*EXERCISE DETAILS*. Your task is to transcribe all of the data below exactly, omitting the images.

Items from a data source

════

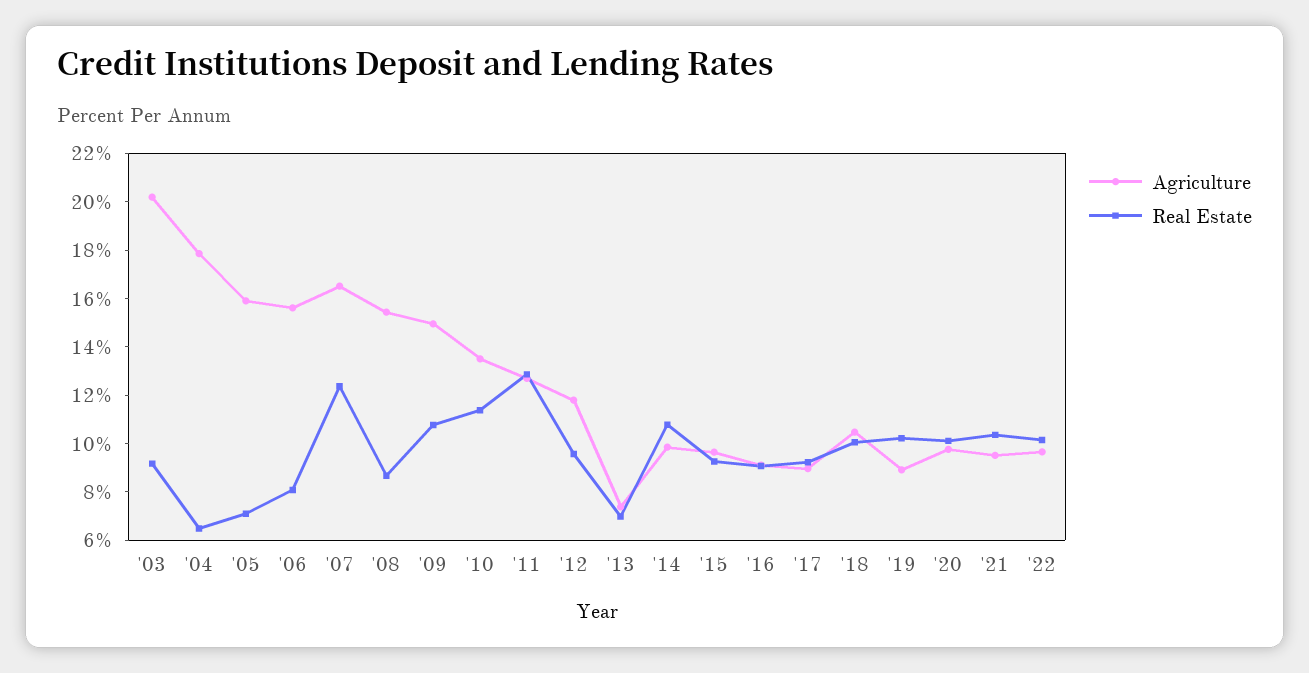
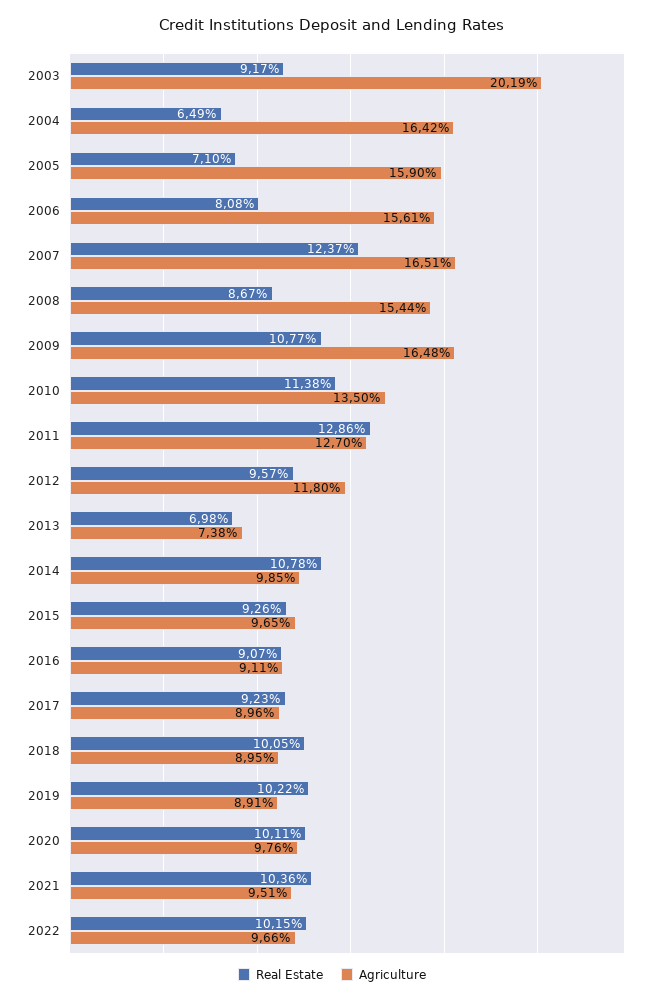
  {
    "Agriculture": {
      "'03": 20.19,
-     "'04": 18,
+     "'04": 16.42,
      "'05": 15.9,
      "'06": 15.61,
      "'07": 16.51,
      "'08": 15.44,
-     "'09": 15,
+     "'09": 16.48,
      "'10": 13.5,
      "'11": 12.7,
      "'12": 11.8,
      "'13": 7.38,
      "'14": 9.85,
      "'15": 9.65,
      "'16": 9.11,
      "'17": 8.96,
-     "'18": 10.5,
+     "'18": 8.95,
      "'19": 8.91,
      "'20": 9.76,
      "'21": 9.51,
      "'22": 9.66
    },
    "Real Estate": {
      "'03": 9.17,
      "'04": 6.49,
      "'05": 7.1,
      "'06": 8.08,
      "'07": 12.37,
      "'08": 8.67,
      "'09": 10.77,
      "'10": 11.38,
      "'11": 12.86,
      "'12": 9.57,
      "'13": 6.98,
      "'14": 10.78,
      "'15": 9.26,
      "'16": 9.07,
      "'17": 9.23,
      "'18": 10.05,
      "'19": 10.22,
      "'20": 10.11,
      "'21": 10.36,
      "'22": 10.15
    }
  }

════

*PROBLEM SOLUTION*.
  {
    "Agriculture": {
      "'03": 20.19,
-     "'04": 18,
+     "'04": 16.42,
      "'05": 15.9,
      "'06": 15.61,
      "'07": 16.51,
      "'08": 15.44,
-     "'09": 15,
+     "'09": 16.48,
      "'10": 13.5,
      "'11": 12.7,
      "'12": 11.8,
      "'13": 7.38,
      "'14": 9.85,
      "'15": 9.65,
      "'16": 9.11,
      "'17": 8.96,
-     "'18": 10.5,
+     "'18": 8.95,
      "'19": 8.91,
      "'20": 9.76,
      "'21": 9.51,
      "'22": 9.66
    },
    "Real Estate": {
      "'03": 9.17,
      "'04": 6.49,
      "'05": 7.1,
      "'06": 8.08,
      "'07": 12.37,
      "'08": 8.67,
      "'09": 10.77,
      "'10": 11.38,
      "'11": 12.86,
      "'12": 9.57,
      "'13": 6.98,
      "'14": 10.78,
      "'15": 9.26,
      "'16": 9.07,
      "'17": 9.23,
      "'18": 10.05,
      "'19": 10.22,
      "'20": 10.11,
      "'21": 10.36,
      "'22": 10.15
    }
  }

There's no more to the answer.